If our roses are to survive the summer, we need to set them up to be strong and healthy in the spring. Follow these simple tips, and enjoy your spring blooms!
FEED: Schedule a program of organic and water-soluble mixtures:
• Be sure to water your roses thoroughly the night before you fertilize them.
• This week: Use an organic fertilizer or homemade compost—about a cup per bush.
• In two weeks: Fertilize with a balanced water-soluble fertilizer like Peters or Miracle Grow; follow package directions.
• Once a month, apply a dose of fish emulsion to help get the microorganisms going.
• Continue every two weeks with the water soluble fertilizer.
WATER: If daytime temperatures are in the 70s, water each ground-planted rose every five to six days, and potted roses every three days.
• When temperatures are in the 80s, water every four to five days, and potted roses every two days. (These are suggested intervals based on 10 to 15 gallons of water per watering.) Water more frequently when we have a series of days with highs in the 90s, like we often do.
MULCH: Lay a 2-to-3-inch layer of bark mulch to keep soil from drying out in the hot days ahead.

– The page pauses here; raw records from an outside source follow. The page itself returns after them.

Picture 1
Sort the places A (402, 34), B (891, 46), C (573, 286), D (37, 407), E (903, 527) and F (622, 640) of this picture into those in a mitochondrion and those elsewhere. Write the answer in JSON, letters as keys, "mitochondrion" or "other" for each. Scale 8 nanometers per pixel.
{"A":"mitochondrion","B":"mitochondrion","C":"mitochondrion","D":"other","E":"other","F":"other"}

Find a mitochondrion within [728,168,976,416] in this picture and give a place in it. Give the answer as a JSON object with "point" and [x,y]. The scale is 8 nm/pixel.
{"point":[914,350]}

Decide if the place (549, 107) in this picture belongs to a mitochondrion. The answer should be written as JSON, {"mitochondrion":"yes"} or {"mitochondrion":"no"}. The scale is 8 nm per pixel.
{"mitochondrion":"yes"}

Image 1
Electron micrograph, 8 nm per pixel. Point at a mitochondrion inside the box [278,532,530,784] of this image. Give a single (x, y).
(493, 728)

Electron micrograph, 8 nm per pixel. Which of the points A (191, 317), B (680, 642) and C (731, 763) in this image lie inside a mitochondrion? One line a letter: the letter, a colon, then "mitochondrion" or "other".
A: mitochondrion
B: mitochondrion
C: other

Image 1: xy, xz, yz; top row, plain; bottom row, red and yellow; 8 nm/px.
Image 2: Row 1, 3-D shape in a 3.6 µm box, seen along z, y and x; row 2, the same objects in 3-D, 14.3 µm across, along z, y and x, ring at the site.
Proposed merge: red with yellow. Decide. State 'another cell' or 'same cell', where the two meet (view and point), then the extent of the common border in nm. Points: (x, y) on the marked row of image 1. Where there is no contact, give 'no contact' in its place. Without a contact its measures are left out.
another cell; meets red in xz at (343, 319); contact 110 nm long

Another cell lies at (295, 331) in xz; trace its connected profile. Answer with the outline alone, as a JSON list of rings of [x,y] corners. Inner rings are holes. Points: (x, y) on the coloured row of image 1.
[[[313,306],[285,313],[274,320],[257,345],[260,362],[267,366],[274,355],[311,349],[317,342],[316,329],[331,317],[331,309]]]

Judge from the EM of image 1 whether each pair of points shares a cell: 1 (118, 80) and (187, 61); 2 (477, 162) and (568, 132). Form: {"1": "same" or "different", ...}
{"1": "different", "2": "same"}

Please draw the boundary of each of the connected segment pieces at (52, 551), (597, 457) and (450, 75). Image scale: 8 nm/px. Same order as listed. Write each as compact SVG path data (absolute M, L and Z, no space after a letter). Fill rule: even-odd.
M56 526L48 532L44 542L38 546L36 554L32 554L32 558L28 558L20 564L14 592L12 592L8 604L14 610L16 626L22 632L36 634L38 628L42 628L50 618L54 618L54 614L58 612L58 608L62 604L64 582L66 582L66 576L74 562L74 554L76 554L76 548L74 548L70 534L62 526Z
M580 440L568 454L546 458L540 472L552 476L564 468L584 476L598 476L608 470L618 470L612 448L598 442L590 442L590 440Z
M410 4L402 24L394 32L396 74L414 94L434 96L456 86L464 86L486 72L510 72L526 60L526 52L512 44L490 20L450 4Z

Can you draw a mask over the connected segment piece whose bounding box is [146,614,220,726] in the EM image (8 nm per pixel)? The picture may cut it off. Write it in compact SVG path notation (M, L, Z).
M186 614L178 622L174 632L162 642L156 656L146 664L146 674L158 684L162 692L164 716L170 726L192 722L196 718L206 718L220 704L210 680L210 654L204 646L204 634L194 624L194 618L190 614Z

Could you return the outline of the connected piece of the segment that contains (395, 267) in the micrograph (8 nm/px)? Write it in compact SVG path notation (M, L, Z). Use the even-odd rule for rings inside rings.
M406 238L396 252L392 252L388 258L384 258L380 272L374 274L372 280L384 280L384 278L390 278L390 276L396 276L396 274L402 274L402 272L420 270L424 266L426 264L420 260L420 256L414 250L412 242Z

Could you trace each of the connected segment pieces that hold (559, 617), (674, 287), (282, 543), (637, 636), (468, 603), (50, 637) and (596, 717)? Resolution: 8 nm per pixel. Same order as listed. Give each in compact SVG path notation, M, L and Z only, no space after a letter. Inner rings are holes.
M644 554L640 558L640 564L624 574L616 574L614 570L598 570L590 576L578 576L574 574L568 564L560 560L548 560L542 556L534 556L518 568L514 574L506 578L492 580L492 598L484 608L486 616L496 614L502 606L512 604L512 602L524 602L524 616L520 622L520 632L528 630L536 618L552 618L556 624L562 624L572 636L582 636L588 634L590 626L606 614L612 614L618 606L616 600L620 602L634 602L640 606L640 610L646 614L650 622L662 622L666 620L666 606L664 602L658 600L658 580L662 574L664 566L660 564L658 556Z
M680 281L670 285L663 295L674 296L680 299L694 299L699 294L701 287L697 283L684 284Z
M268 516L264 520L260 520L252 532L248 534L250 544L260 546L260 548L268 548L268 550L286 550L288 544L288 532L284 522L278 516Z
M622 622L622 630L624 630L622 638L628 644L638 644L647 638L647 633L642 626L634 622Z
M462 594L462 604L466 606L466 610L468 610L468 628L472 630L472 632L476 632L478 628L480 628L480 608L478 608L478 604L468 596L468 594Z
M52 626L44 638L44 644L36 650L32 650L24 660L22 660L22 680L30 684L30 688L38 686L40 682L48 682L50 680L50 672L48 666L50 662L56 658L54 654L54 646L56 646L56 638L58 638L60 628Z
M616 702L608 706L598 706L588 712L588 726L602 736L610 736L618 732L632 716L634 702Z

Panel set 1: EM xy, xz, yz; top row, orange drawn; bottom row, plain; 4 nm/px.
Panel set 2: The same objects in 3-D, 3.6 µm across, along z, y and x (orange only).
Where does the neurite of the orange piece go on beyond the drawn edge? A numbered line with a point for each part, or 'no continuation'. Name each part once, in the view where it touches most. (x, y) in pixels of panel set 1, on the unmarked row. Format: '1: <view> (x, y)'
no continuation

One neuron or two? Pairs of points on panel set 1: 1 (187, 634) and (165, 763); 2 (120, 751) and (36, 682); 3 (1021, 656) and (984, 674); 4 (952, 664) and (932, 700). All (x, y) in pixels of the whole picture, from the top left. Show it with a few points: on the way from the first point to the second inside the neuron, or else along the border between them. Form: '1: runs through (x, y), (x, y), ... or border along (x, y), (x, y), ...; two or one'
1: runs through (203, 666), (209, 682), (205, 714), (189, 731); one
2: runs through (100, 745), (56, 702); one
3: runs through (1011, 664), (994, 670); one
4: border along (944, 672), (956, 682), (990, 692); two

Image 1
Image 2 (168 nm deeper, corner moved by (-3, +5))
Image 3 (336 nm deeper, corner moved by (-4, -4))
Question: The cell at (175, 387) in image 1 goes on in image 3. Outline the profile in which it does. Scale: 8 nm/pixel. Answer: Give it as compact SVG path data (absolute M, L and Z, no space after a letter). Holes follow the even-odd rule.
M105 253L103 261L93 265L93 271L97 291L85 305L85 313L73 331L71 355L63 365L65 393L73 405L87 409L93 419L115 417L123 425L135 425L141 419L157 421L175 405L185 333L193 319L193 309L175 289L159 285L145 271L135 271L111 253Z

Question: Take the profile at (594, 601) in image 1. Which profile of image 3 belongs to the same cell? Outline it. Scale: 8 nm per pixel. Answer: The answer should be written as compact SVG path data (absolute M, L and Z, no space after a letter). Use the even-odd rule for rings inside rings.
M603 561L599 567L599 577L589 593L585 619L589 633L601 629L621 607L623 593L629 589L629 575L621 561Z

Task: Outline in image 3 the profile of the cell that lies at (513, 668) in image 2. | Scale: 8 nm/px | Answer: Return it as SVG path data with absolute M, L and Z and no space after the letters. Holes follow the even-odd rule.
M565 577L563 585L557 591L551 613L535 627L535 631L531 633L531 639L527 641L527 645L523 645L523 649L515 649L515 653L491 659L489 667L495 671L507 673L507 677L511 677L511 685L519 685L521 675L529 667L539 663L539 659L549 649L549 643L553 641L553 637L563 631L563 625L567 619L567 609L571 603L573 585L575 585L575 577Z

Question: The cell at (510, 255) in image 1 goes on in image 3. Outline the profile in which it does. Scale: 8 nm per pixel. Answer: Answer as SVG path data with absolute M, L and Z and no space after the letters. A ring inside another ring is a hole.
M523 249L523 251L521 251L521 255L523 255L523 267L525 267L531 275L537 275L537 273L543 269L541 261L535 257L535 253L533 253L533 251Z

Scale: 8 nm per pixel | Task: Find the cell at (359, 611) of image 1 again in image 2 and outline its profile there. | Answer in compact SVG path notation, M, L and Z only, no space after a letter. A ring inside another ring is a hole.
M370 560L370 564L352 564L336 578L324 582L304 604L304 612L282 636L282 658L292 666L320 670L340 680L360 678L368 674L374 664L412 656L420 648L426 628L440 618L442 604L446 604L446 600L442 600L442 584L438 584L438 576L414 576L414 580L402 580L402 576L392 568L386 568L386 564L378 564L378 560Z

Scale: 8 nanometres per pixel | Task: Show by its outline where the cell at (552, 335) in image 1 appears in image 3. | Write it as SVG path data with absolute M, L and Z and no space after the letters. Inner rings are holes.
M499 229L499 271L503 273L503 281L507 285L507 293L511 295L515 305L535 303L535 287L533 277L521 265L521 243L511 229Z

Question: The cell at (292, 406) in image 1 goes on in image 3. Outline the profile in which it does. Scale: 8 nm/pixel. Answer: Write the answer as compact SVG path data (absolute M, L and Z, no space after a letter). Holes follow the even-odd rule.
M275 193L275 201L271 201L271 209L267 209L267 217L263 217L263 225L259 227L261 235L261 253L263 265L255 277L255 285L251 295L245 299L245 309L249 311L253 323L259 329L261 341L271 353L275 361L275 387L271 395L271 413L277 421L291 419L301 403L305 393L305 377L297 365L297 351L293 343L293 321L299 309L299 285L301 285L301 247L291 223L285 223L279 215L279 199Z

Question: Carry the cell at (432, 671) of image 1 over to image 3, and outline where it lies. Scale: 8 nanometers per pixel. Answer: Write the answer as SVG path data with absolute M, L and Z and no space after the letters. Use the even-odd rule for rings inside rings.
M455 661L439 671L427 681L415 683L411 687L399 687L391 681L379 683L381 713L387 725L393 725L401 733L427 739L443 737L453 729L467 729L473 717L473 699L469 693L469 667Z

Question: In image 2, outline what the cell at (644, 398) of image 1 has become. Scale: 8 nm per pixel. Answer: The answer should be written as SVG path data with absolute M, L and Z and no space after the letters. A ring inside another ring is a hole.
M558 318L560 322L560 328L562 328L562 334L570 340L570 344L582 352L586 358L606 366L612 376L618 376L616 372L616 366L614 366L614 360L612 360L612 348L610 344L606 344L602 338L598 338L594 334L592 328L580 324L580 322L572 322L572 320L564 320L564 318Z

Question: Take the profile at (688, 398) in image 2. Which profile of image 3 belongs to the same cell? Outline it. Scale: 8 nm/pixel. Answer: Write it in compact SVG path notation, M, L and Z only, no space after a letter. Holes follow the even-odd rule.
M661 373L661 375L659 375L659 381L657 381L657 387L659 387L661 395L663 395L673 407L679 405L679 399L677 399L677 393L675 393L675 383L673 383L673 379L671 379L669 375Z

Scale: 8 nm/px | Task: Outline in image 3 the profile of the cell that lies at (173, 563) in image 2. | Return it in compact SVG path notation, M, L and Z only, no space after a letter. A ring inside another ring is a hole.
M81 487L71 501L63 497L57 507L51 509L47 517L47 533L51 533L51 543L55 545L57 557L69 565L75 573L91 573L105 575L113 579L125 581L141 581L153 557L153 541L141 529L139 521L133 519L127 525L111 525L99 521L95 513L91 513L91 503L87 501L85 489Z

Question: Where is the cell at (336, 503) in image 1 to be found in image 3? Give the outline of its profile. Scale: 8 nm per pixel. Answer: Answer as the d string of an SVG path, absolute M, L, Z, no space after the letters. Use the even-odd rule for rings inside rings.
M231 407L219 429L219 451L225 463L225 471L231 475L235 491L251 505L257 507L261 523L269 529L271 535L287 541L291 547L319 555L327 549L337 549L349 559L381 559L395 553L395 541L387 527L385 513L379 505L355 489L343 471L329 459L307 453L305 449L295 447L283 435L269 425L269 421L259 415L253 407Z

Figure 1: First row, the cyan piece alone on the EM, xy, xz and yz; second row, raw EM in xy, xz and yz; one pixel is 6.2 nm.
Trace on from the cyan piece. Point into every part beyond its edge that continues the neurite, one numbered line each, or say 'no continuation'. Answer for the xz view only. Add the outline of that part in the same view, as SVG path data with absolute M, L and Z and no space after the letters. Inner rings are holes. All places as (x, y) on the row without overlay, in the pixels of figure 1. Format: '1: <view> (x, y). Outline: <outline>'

PESTS: During the spring, the main rose ailments are aphids and mildew. Spraying your roses with the jet setting on your hose nozzle a couple of times per week will help reduce the aphid population. If a colony has gotten started, use Bayer rose spray or Safer insecticide once a week per bottle instructions to wipe them out.
• Mildew can be kept in check by using a good fungicide. It is best to use fungicide as a preventative on a weekly basis, rather than waiting for the problem to show up. It’s harder to prevent damage once it’s started.
When the weather gets warmer, the dreaded thrip will appear. Thrips attack rose blooms and turn them brown. A simple way to keep them under control is to get a small plastic spray bottle with your favorite rose spray, and spray the buds directly as they are starting to open. Do this once a week, at least.